* [Task directions]: Start at the line in the entries below that contains "right hip: (120, 281)", stop at the line that contains "right ankle: (375, 321)", and output exactly the lines in that span, both ends included.

════════

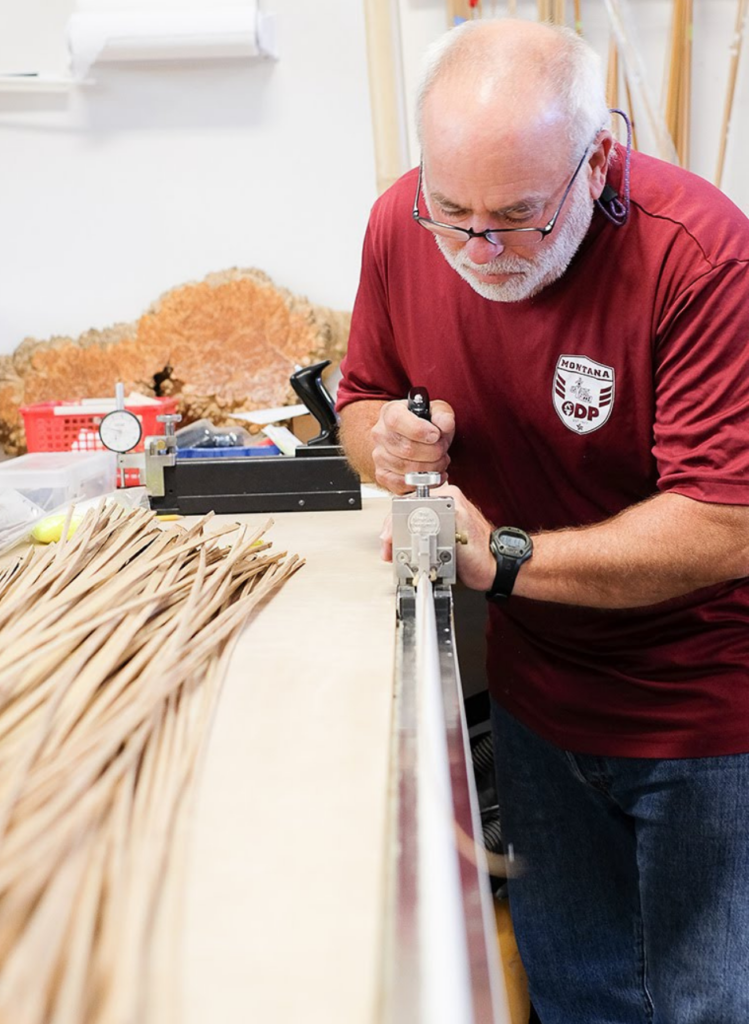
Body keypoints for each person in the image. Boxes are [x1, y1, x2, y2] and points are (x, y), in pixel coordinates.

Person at [336, 17, 749, 1024]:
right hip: (534, 704)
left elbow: (724, 520)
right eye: (453, 211)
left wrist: (504, 556)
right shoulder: (401, 225)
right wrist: (382, 440)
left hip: (699, 715)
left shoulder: (697, 256)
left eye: (516, 216)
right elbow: (358, 403)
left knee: (702, 1002)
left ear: (597, 158)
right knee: (574, 994)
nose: (478, 248)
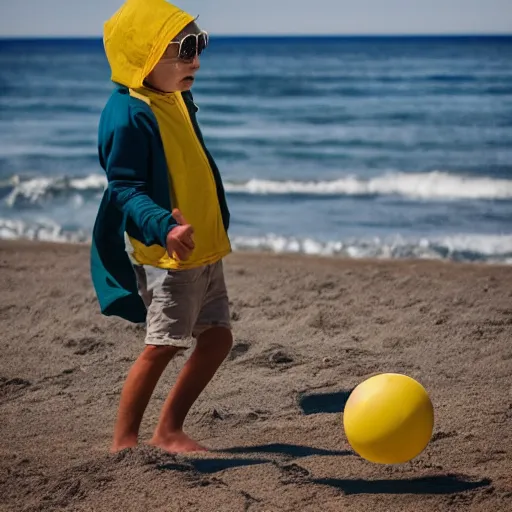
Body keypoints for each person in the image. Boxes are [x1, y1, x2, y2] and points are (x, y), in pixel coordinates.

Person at [90, 0, 233, 453]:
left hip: (202, 249)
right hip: (168, 256)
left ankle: (168, 430)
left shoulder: (176, 97)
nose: (195, 58)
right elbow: (125, 189)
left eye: (200, 44)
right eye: (184, 48)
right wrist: (163, 228)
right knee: (163, 344)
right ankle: (124, 443)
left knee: (217, 338)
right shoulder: (129, 113)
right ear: (143, 55)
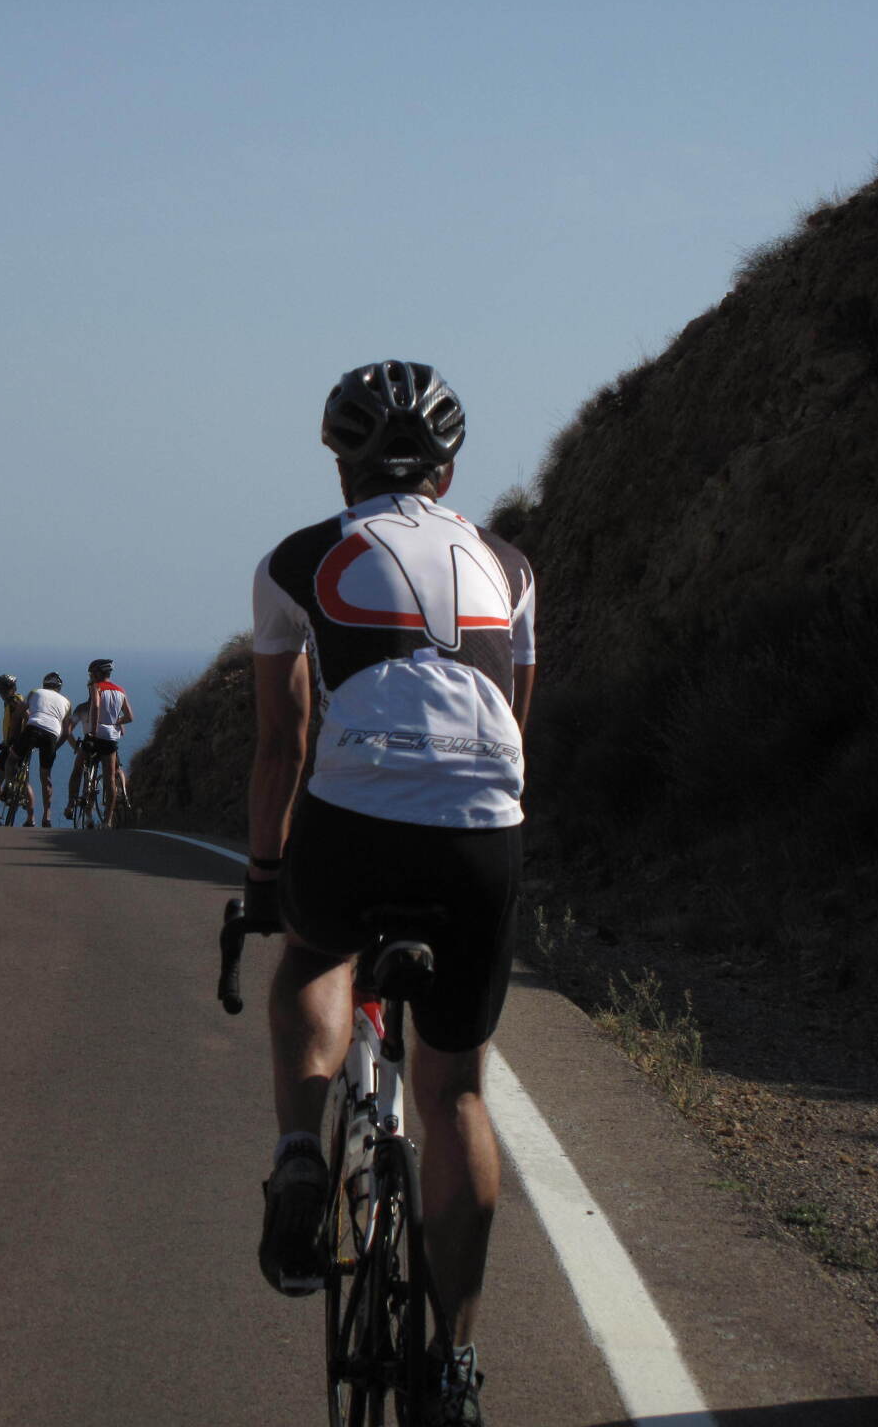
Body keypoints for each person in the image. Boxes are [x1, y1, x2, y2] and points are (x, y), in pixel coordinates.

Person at [244, 362, 534, 1424]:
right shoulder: (510, 565)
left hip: (355, 819)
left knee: (311, 961)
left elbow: (283, 744)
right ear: (451, 469)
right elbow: (515, 729)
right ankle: (454, 1361)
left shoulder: (297, 560)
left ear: (340, 463)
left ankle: (295, 1162)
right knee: (455, 1092)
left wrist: (267, 877)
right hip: (480, 834)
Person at [17, 671, 72, 826]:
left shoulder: (35, 692)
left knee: (13, 759)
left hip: (32, 729)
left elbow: (19, 714)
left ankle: (9, 786)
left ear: (44, 685)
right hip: (51, 735)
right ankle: (47, 816)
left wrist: (17, 737)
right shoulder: (67, 702)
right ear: (59, 688)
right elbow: (67, 732)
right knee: (45, 777)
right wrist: (55, 748)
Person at [0, 673, 33, 825]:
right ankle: (31, 818)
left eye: (3, 690)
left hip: (14, 747)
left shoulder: (14, 702)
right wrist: (1, 744)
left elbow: (27, 718)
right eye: (0, 691)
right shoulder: (17, 700)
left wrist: (14, 741)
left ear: (12, 689)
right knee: (24, 783)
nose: (1, 694)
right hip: (21, 746)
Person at [82, 658, 133, 815]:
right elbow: (129, 717)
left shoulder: (96, 687)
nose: (90, 676)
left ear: (97, 673)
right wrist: (116, 721)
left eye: (91, 673)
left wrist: (94, 730)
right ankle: (108, 819)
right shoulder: (120, 690)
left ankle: (81, 803)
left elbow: (96, 705)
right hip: (111, 737)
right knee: (110, 778)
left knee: (81, 766)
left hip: (98, 734)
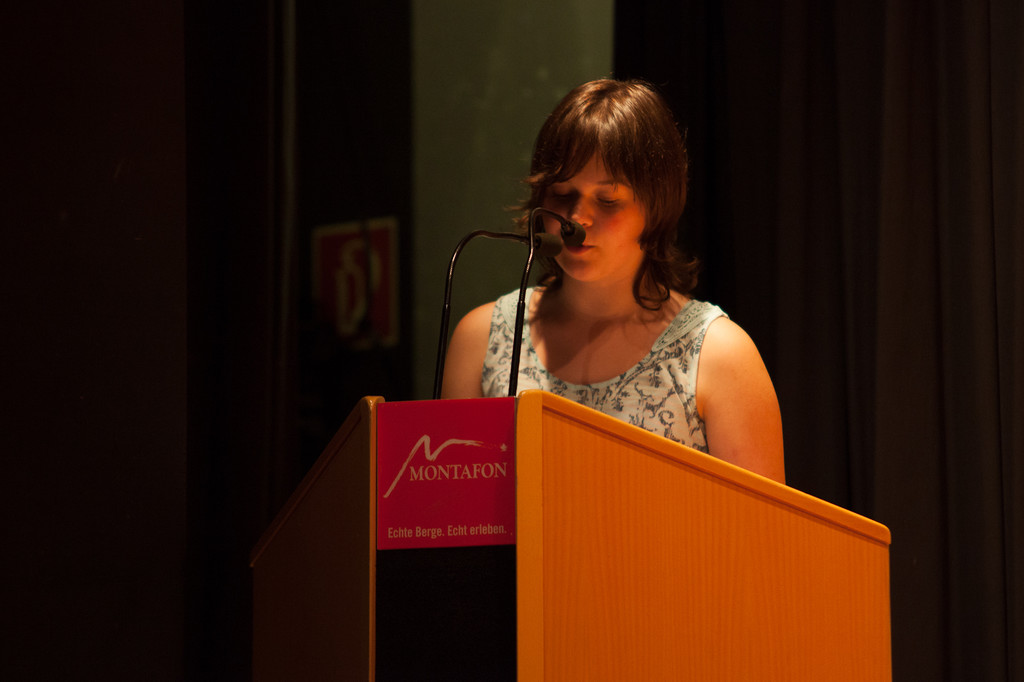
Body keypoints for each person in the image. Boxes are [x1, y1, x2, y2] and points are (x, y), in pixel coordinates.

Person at [442, 78, 785, 484]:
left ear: (657, 207)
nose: (577, 218)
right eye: (561, 194)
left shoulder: (719, 356)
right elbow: (448, 508)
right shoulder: (481, 339)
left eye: (607, 200)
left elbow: (763, 524)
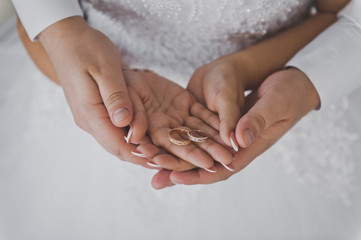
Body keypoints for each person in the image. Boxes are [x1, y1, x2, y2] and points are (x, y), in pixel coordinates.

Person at [0, 0, 360, 239]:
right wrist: (60, 32)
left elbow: (334, 13)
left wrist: (247, 69)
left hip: (262, 99)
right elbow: (35, 19)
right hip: (93, 103)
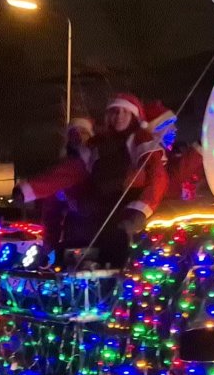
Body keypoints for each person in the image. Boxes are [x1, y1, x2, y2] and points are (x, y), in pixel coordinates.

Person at [18, 93, 168, 267]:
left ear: (134, 116)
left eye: (124, 112)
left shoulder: (140, 140)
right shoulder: (97, 145)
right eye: (114, 111)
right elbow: (69, 173)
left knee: (121, 264)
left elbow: (156, 176)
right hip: (96, 220)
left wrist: (141, 210)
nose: (118, 116)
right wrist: (29, 189)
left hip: (127, 215)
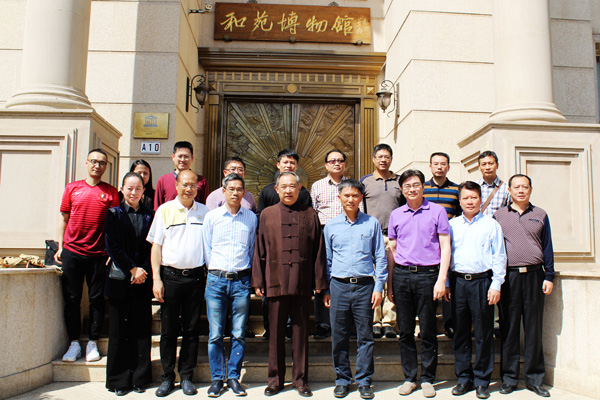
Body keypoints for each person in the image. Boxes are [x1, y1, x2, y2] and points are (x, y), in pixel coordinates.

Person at [252, 171, 327, 397]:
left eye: (292, 186)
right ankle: (275, 380)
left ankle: (300, 380)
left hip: (303, 283)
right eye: (283, 186)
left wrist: (319, 281)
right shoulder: (267, 214)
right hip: (275, 281)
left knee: (300, 334)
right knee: (274, 334)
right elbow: (260, 250)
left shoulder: (310, 213)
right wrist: (258, 280)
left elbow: (318, 251)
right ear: (276, 189)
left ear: (299, 188)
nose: (288, 190)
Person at [387, 169, 451, 398]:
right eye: (407, 186)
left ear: (423, 186)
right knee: (404, 330)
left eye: (415, 185)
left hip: (428, 276)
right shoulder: (396, 214)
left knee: (428, 330)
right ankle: (409, 377)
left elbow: (445, 247)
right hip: (403, 276)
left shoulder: (437, 211)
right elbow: (392, 251)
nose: (411, 189)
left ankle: (427, 379)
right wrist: (391, 284)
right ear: (402, 190)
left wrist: (441, 279)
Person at [323, 179, 387, 399]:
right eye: (346, 195)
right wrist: (327, 289)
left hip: (364, 287)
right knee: (339, 336)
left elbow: (380, 256)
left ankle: (364, 381)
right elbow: (327, 260)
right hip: (338, 286)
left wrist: (379, 287)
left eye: (355, 195)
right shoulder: (331, 226)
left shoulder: (372, 224)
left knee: (365, 336)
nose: (351, 199)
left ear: (361, 198)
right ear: (339, 197)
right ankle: (342, 379)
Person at [147, 170, 209, 397]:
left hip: (195, 278)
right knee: (169, 331)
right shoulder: (164, 211)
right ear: (176, 185)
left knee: (192, 330)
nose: (189, 188)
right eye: (185, 184)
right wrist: (156, 278)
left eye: (193, 185)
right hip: (171, 278)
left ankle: (186, 377)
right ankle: (166, 378)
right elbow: (156, 247)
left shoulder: (205, 212)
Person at [56, 148, 120, 363]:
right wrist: (60, 246)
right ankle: (73, 343)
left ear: (106, 166)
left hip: (99, 253)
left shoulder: (111, 193)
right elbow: (64, 219)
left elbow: (114, 227)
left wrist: (112, 252)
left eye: (102, 163)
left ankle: (93, 342)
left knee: (96, 300)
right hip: (72, 251)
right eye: (93, 161)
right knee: (72, 299)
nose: (97, 166)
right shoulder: (72, 189)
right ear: (86, 163)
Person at [494, 174, 554, 398]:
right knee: (508, 329)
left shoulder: (540, 215)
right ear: (509, 190)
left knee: (533, 328)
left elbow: (547, 246)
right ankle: (509, 379)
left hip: (535, 277)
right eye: (516, 187)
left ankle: (535, 379)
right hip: (509, 278)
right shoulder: (499, 215)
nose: (521, 190)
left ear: (530, 189)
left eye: (525, 187)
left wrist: (549, 276)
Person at [449, 181, 507, 399]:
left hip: (483, 282)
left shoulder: (491, 225)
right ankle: (463, 378)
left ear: (480, 199)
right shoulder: (452, 225)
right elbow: (446, 256)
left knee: (484, 333)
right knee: (460, 333)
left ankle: (482, 379)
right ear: (460, 201)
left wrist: (496, 284)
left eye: (473, 197)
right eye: (466, 198)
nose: (470, 201)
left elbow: (499, 256)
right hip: (457, 283)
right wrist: (446, 282)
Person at [203, 174, 257, 397]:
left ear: (244, 193)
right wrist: (214, 273)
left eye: (239, 189)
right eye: (231, 188)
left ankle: (233, 377)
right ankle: (217, 378)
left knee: (238, 333)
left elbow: (252, 248)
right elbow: (207, 249)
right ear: (223, 191)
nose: (235, 193)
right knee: (215, 334)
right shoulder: (212, 217)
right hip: (216, 280)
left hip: (241, 281)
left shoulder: (251, 218)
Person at [104, 172, 154, 396]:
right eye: (129, 188)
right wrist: (132, 269)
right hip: (120, 281)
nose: (133, 193)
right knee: (118, 332)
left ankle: (140, 378)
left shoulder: (149, 216)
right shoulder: (113, 214)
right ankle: (118, 380)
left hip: (142, 281)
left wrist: (142, 270)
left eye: (138, 189)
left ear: (144, 191)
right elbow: (112, 246)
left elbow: (153, 247)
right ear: (122, 189)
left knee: (141, 331)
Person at [256, 148, 312, 340]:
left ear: (297, 167)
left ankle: (291, 329)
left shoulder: (303, 193)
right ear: (278, 164)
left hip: (295, 252)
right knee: (270, 297)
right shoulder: (267, 191)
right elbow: (261, 221)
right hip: (274, 252)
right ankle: (270, 329)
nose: (288, 165)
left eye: (292, 163)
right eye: (285, 162)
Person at [310, 149, 356, 339]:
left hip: (348, 234)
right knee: (323, 276)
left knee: (348, 276)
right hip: (323, 233)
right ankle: (323, 323)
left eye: (340, 160)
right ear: (326, 165)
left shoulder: (352, 185)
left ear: (344, 164)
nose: (336, 163)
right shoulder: (318, 186)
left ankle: (349, 324)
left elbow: (359, 210)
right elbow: (313, 213)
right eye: (332, 161)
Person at [360, 143, 404, 339]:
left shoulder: (400, 182)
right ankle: (375, 321)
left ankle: (389, 321)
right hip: (373, 236)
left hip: (395, 237)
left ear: (391, 159)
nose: (383, 159)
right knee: (375, 278)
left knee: (391, 279)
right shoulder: (365, 182)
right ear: (373, 159)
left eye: (387, 156)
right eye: (380, 156)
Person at [423, 152, 461, 339]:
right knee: (428, 283)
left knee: (447, 282)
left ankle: (449, 323)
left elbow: (461, 214)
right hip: (426, 243)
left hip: (448, 241)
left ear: (448, 166)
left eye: (443, 163)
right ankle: (426, 325)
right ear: (430, 166)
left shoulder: (456, 190)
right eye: (435, 163)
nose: (439, 167)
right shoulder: (422, 189)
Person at [154, 141, 208, 210]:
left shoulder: (201, 181)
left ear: (192, 158)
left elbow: (204, 206)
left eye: (186, 156)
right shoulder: (163, 180)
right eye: (180, 156)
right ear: (173, 157)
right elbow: (157, 208)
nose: (182, 160)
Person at [477, 151, 510, 216]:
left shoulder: (506, 188)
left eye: (491, 163)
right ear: (479, 167)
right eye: (484, 164)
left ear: (497, 165)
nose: (487, 167)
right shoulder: (474, 187)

════════

* [Answer section]:
right hip: (120, 281)
nose: (133, 193)
right knee: (118, 332)
left ankle: (140, 378)
left shoulder: (149, 216)
right shoulder: (113, 214)
right ankle: (118, 380)
left hip: (142, 281)
left wrist: (142, 270)
left eye: (138, 189)
left ear: (144, 191)
right elbow: (112, 246)
left elbow: (153, 247)
right ear: (122, 189)
left knee: (141, 331)
Person at [256, 148, 312, 340]:
left ear: (297, 167)
left ankle: (291, 329)
left shoulder: (303, 193)
right ear: (278, 164)
left hip: (295, 252)
right knee: (270, 297)
right shoulder: (267, 191)
right elbow: (261, 221)
right hip: (274, 252)
right ankle: (270, 329)
nose: (288, 165)
left eye: (292, 163)
right eye: (285, 162)
Person at [310, 149, 356, 339]:
left hip: (348, 234)
right knee: (323, 276)
left knee: (348, 276)
right hip: (323, 233)
right ankle: (323, 323)
left eye: (340, 160)
right ear: (326, 165)
left shoulder: (352, 185)
left ear: (344, 164)
nose: (336, 163)
right shoulder: (318, 186)
left ankle: (349, 324)
left elbow: (359, 210)
right elbow: (313, 213)
right eye: (332, 161)
Person at [360, 143, 404, 339]:
left shoulder: (400, 182)
right ankle: (375, 321)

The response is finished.